**Data:**
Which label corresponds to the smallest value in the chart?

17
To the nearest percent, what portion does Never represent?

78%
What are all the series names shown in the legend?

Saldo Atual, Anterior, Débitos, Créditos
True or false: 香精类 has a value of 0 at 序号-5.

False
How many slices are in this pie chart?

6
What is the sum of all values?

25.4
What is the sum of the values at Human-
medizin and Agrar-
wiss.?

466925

---

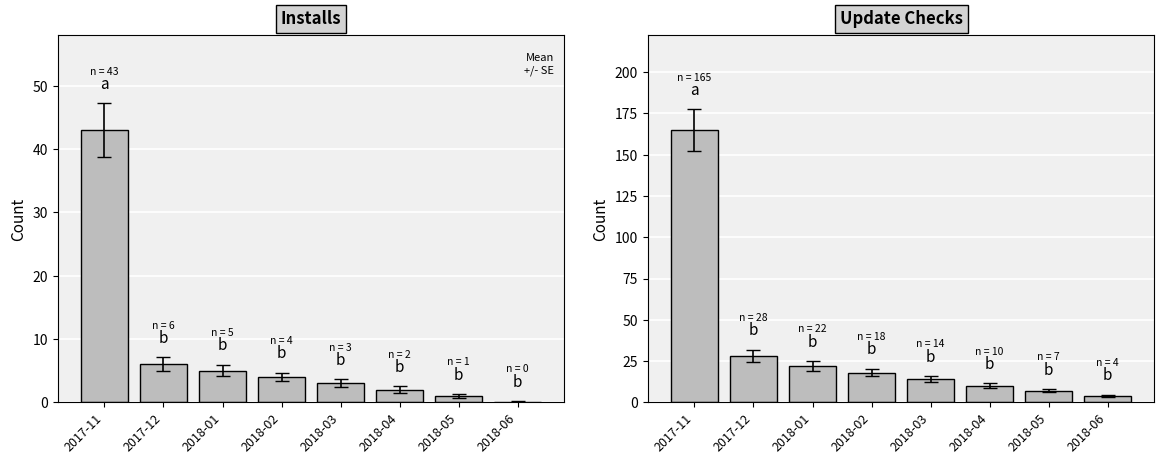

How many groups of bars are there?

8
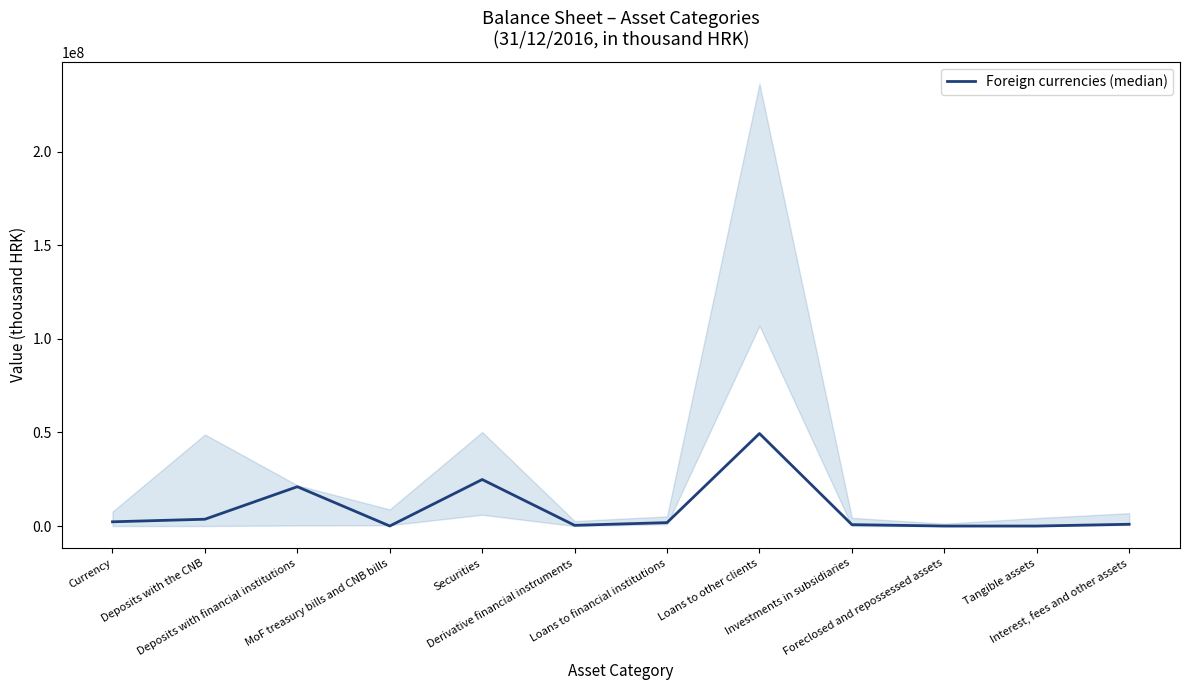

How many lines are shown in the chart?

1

**What to work on:**
Locate every line in the records that contains the word "shown" and copy each one out.

**Answer:**
What are all the series names shown in the legend?
How many lines are shown in the chart?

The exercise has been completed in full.